A Beautiful Journey of Compassion, Love, and Reconciliation

La Bohème is a four-act opera by Italian composer Puccini, based on a novel, Scènes de la vie de bohème, by Henri Murger, and following its world premiere performance in Turin on 1 February 1896 at the Teatro Regio, it has become one of the most frequently performed operas worldwide.

The play is set in the Latin Quarter of Paris in about 1830 where on Christmas Eve we meet four struggling bohemians living in a garret: a poet, Rodolfo (Tenor Vitalii Liskovetskyi); a painter, Marcello (Baritone Iurie Gisca); a philosopher, Colline (Bass Vadym Chernihovskiy); and a musician, Schaunard (Bass-Baritone Oleksandr Forkushak), who arrives having had some good fortune and they agree to celebrate by dining at Café Momus. They are interrupted by their landlord, Benoît (Eugeniu Ganea), but cleverly trick him into revealing he has been playing around which allows them to throw him out in comic moral indignation without paying their rent.

Whilst the others leave, Rodolfo remains to complete an article but is then interrupted by a knock at the door: a young girl needs to light her candle but then becomes faint. He helps her recover then she realises she has lost her key; as they search together Rodolfo discovers her name is Mimi (Soprano Alyona Kistenyova). As his impatient friends call for him, Mimi is framed in moonlight and they declare their love for each other.

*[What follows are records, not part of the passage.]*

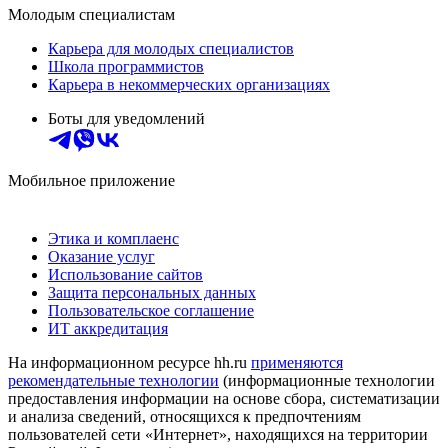
Молодым специалистам
Карьера для молодых специалистов
Школа программистов
Карьера в некоммерческих организациях
Боты для уведомлений
Мобильное приложение
Этика и комплаенс
Оказание услуг
Использование сайтов
Защита персональных данных
Пользовательское соглашение
ИТ аккредитация
На информационном ресурсе hh.ru
применяются
рекомендательные технологии
(информационные технологии
предоставления информации на основе сбора, систематизации
и анализа сведений, относящихся к предпочтениям
пользователей сети «Интернет», находящихся на территории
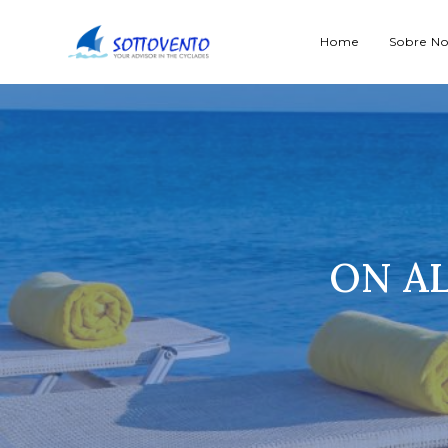
Home
Sobre No
ON A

As the party dine in the hustle and bustle of the Latin Quarter, with toymaker Parpignol (Gicu Barbanoi) selling his wares, a former lover of Marcello, Musetta (Soprano Olga Perrier) appears with a rich and elderly admirer, Alcindoro (Ganea), in tow, and, to his embarrassment, she sings a risqué song to garner Marcello’s attention.

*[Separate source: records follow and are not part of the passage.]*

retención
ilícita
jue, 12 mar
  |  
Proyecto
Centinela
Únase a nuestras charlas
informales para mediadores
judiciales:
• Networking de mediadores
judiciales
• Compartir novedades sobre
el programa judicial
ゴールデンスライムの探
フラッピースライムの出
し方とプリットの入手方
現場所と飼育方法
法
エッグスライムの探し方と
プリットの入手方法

The opera resumes some months on with a clearly unwell Mimi searching for Marcello who is working in a nearby tavern. She tells him of Rodolfo’s jealousy although we discover this is a sham: he is too poor to care for her and hopes she will find love with a wealthier suitor. They are reunited in their love whilst, in a clever contrast, Marcello quarrels with Musetta over her flirtatious behaviour.

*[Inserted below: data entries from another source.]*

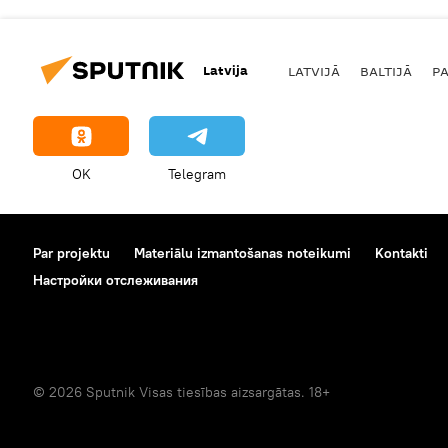
Latvija
LATVIJĀ
BALTIJĀ
P
OK
Telegram
Par projektu
Materiālu izmantošanas noteikumi
Kontakti
Настройки отслеживания
© 2026 Sputnik Visas tiesības aizsargātas. 18+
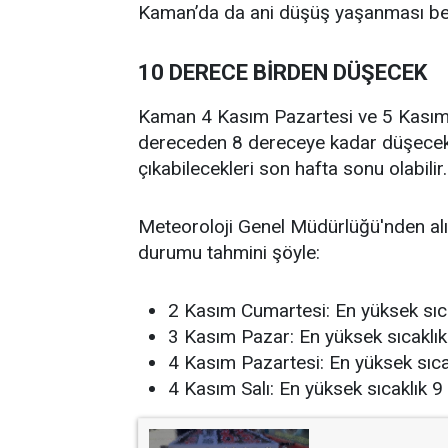
Kaman’da da ani düşüş yaşanması bek
10 DERECE BİRDEN DÜŞECEK
Kaman 4 Kasım Pazartesi ve 5 Kasım S
dereceden 8 dereceye kadar düşecek. 
çıkabilecekleri son hafta sonu olabilir.
Meteoroloji Genel Müdürlüğü'nden alı
durumu tahmini şöyle:
2 Kasım Cumartesi: En yüksek sıca
3 Kasım Pazar: En yüksek sıcaklık
4 Kasım Pazartesi: En yüksek sıca
4 Kasım Salı: En yüksek sıcaklık 9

Some weeks later we return to the garret where Marcello and Rodolfo are caught up in nostalgia for their girlfriends who have found new, wealthy lovers. Suddenly Musetta appears with Mimi in tow: reconciliations seem in order but will it all end too soon?

This was an excellent production by the celebrated producer Ellen Kent who also directs and with Vasyl Vasylenko conducting, the music perfectly reflects the mood and moment of 19th C Paris, as did the set design by Nadezhda Shvets which resonates with the artistic influences of the period.

All the cast performed strongly with lead roles clearly to the fore: Gisca captured the brashness of painter Marcello perfectly whilst Liskovetskyi simmered with emotion as poet Rodolfo; Perrier charmed with playful elegance as the carefree singer Musetta. The standout performance was Kistenyova’s Mimi: she was undoubtedly ‘the first sunshine’ and, slightly early, ‘the first kiss of April’ in a spellbinding performance. Her voice is ‘poetry’.

There were some wonderfully choreographed routines and support roles for the tour were provided by Stagecoach Theatre Arts Alwoodley, Pontefract, Halifax, and Chesterfield: one hopes this experience will inspire them for their future. Special thanks to Katie Greenwood with her dog Bella.

La Bohème is touring throughout the UK and Ireland with full details available at www.ellenkent.com

Liverpool Empire Theatre dates from 1925 and has the largest two-tier auditorium in Britain which can seat 2,350 people.